Lecture 9: Ray Tracing & Acceleration Structures (6)
nickjiang2378

The Blinn Phong model calculates the pixel's shading via the dot product between the "half-angle" vector and the surface normal: https://paroj.github.io/gltut/Illumination/Tut11%20BlinnPhong%20Model.html.

SuryaTalla22

Are there also allow the light to bounce around, theoretically infinitely, with some absorption rate? I wonder if this is feasible and if the benefits in looking realistic would outweigh the extra time spent computing this.

AlsonC

@nickjiang2378, thanks for the link!
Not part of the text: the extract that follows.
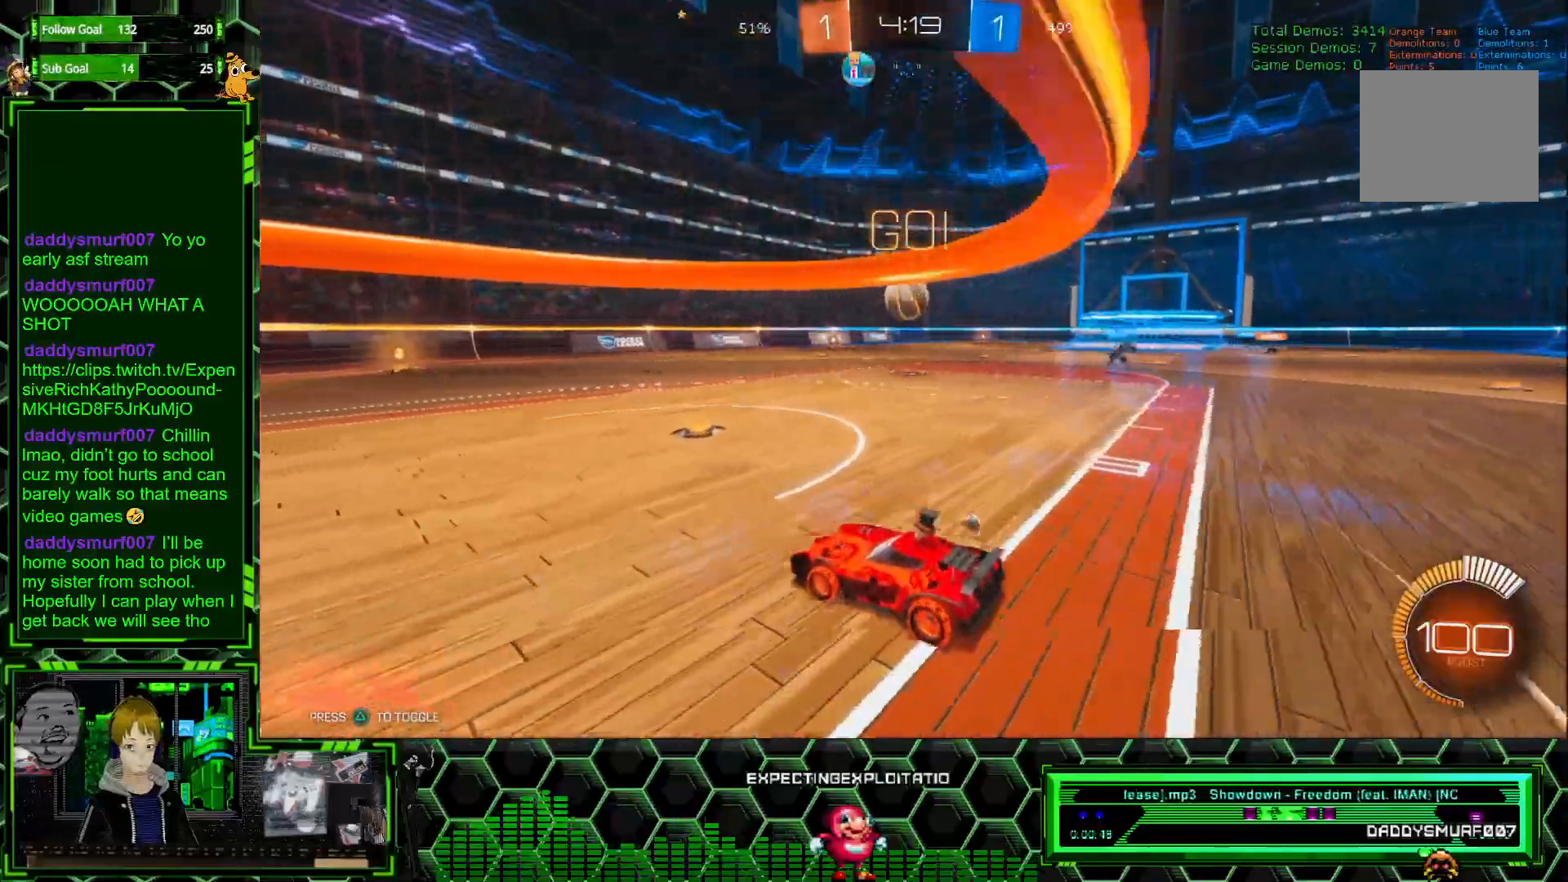
{"buttons": ["R2"], "left_stick": "left", "events": [[100, "left_stick", "left"], [167, "R2", "down"], [250, "left_stick", "right"], [433, "left_stick", "left"]]}
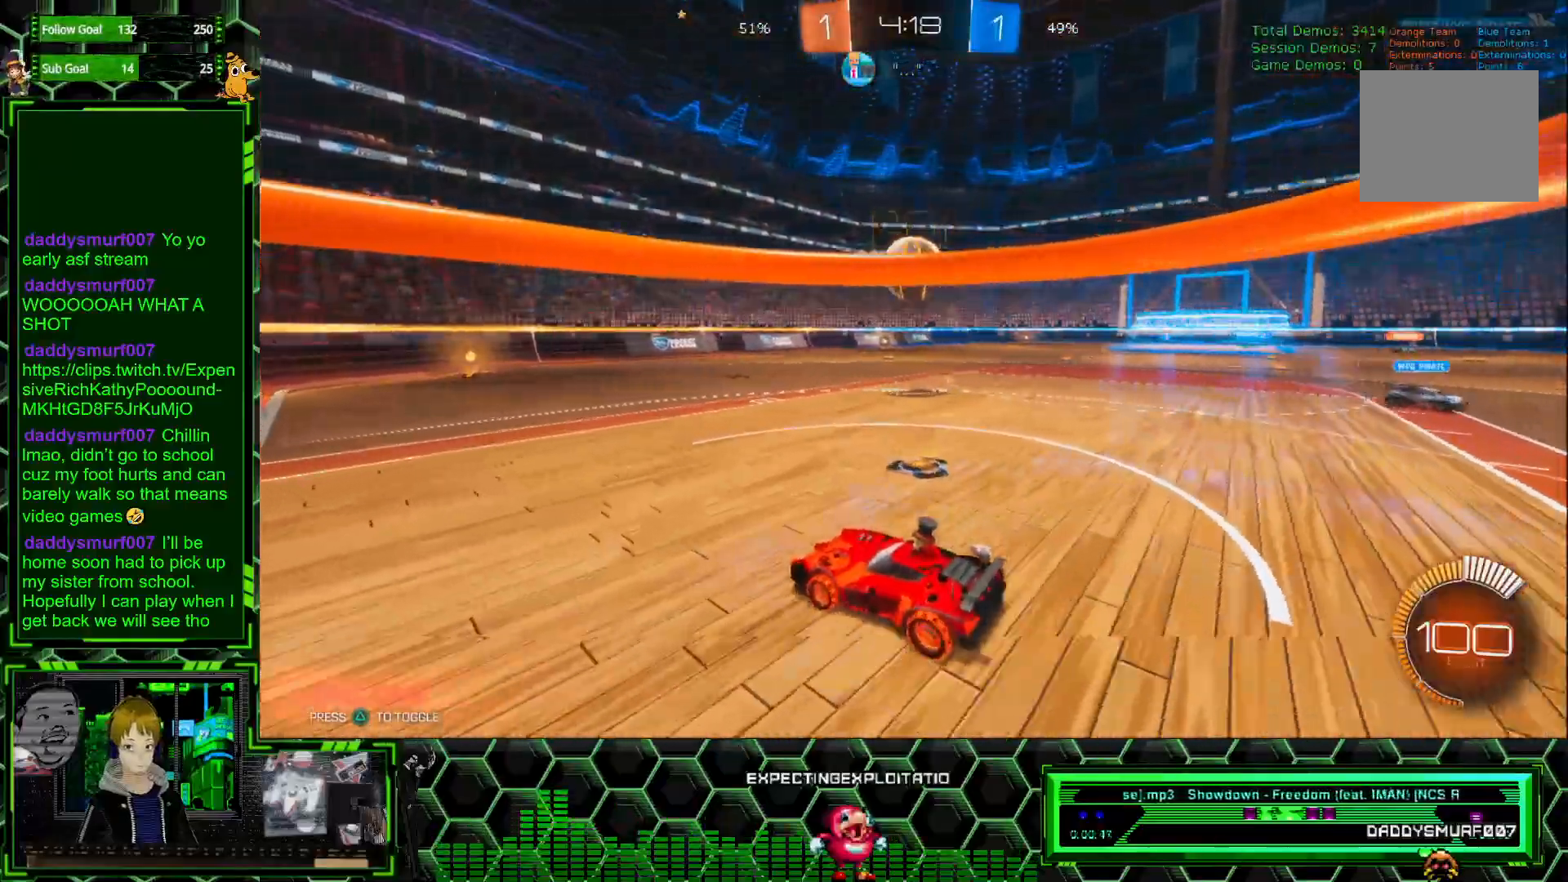
{"buttons": ["R1", "R2"], "left_stick": "right", "events": [[100, "left_stick", "center"], [183, "left_stick", "right"], [350, "R1", "down"]]}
I wonder if there's any other shading models frequently used in both professional and casual rendering?

muuncakez

@SuryaTalla22 I think that with absorption and then have light bounce to some reasonably computable finite number would be fine to convince the human eye the rendering is real. like in 2d animation with squash and stretch or motion blur, the goal is to convince the eye what its looking at is "real" and it manipulates the perception of direction, blur, shape, etc. to achieve this.

ninjab3381

@AlsonC I read from Wikipedia about a shading model called Gouraud shading. It requires less computational power than phong shading but it significantly less accurate. It is computed in a very similar manner to color in barycentric coordinates(by interpolation). It calculates the shading at each vertex of the mesh and interpolates that. Phong shading on the other hand interpolates the normals from each vertex and then tries to calculate the shadings at each vertex "manually".